THE Commission of Inquiry into Claims of Ancestral Land Rights and Restitution after over a year of countrywide consultations has released findings that legitimise contentions that indigenous groups lost land during colonialisation and has recommended that a restitution legislation be enacted to remedy the loss.
Based on claims in the testimonies received and reviewed by the Commission, there is evidence, backed by historical facts, that all indigenous communities were, in one way or another, affected and lost ancestral land through the process of colonialism in general, and systematic land dispossession by settlers and colonial administrators in particular.
As such, the Commission in its report findings has recommended that Parliament, through a consultative process, enact an ancestral land rights claim and restitution legislation no later than two years from the end of the enquiry.
The Commission, Chaired by Judge Shafimana Ueitele, stated that both the process and its ultimate product must remain consistent with constitutional, international and human right legal principles of rule of law, remedy for human rights violations, non-discrimination, fairness, and justice for all, whilst providing legality in terms of definitional, legal objects, frameworks, mandate and institutional structures to consider ancestral land claims and restitution.
Furthermore, the Commission recommended that government revamp current land reform policies and programmes to ensure equitable access to land, and guaranteed land rights and tenure.
“Government must, by the year 2030, ensure that the previously disadvantaged Namibians through the different land reform programmes (i.e. AALS and NRSP) gain access to and control over at least 50% of the agricultural (commercial) land; and 70% by the year 2040,” the report advised.
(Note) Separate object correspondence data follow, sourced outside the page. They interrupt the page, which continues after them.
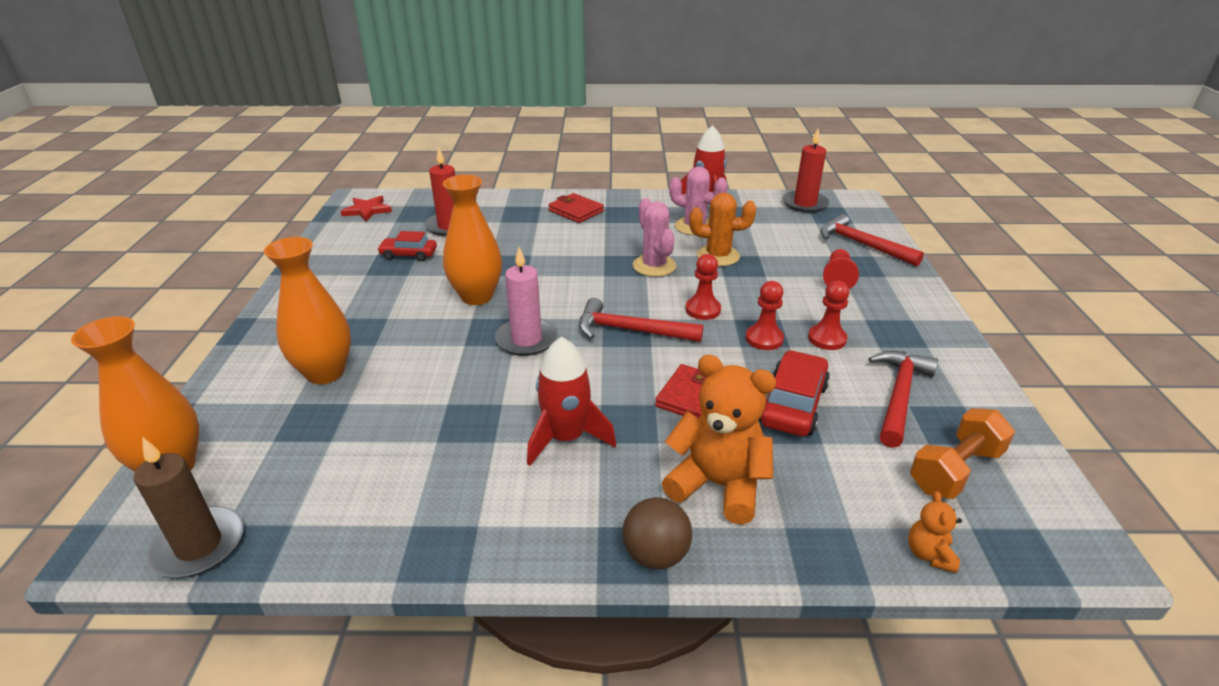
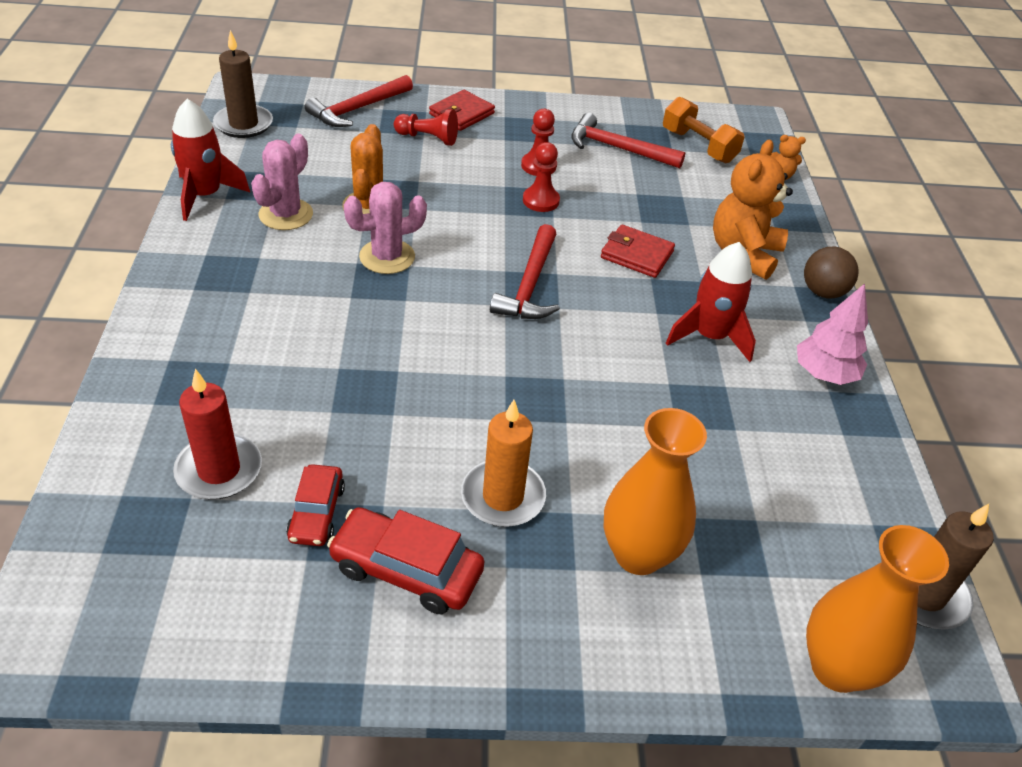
camera: 95 degrees left, 10 degrees up
red star [341,196,392,221] -> none
orange vase [443,175,502,305] -> none
pink candle [495,247,558,356] -> none
red wallet [548,193,604,223] -> red wallet moved to [429,90,495,131]
red pawn [685,254,721,320] -> none
red car [759,350,830,437] -> red car moved to [327,507,484,614]
red candle [782,129,829,213] -> brown candle [213,30,273,138]
none -> orange candle [461,400,546,527]
none -> pink tree [797,283,868,385]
In its findings, the Commission outlined land ownership in the country and stated that despite the land reform programme adopted by the Government after independence, land distribution in the country has remained skewed in favour of a white minority who largely benefitted from the racially based land policies of the colonial era.
The Commission detailed that of the 39,728,364 hectares of freehold commercial agricultural land, previously advantaged persons own 27,863,813 hectares (70%), with the previously disadvantaged persons and the Government owning only 6,373,441 hectares (16%) and 5,491,110 hectares (14%), respectively.
“The change from approximately 100% ownership of freehold agricultural land by the previously advantaged in 1990 to 70% ownership as in 2018 statistics, a proportionate decline of 30%, is a reflection of the rate of delivery of the Namibian Government’s Land Reform programme over 25 years,” the report noted.
The Commission received a total of 784 written submissions, of which 50.1% were received from persons aged 60 years and above.
Only 2.1% of the testimonies were submitted by youths, based on the definition of youths as persons aged below 35 years.
The report detailed that from evidence presented in the testimonies, there are claims of ancestral land loss from all regions of the country.
Interestingly, most testimonies from Zambezi Region (88%) make claims of ancestral land loss due to colonial dispossession by means that included proclamations of national parks and forced removals, for example from the Nkasa and Rupara Islands.
Testimonies from Kavango East, Kavango West, Oshana, Oshikoto and the Ohangwena regions have less than 50% claims of loss of ancestral land due to colonial dispossession.
Testimonies from regions in the central and southern parts of the country under this category, in addition to specific laws and proclamations, generally highlight the 1904-1908 Ovaherero and Nama anti-colonial wars of resistance, as well as the Odendaal Plan of 1962/63 among the main causes of loss of ancestral land by affected communities.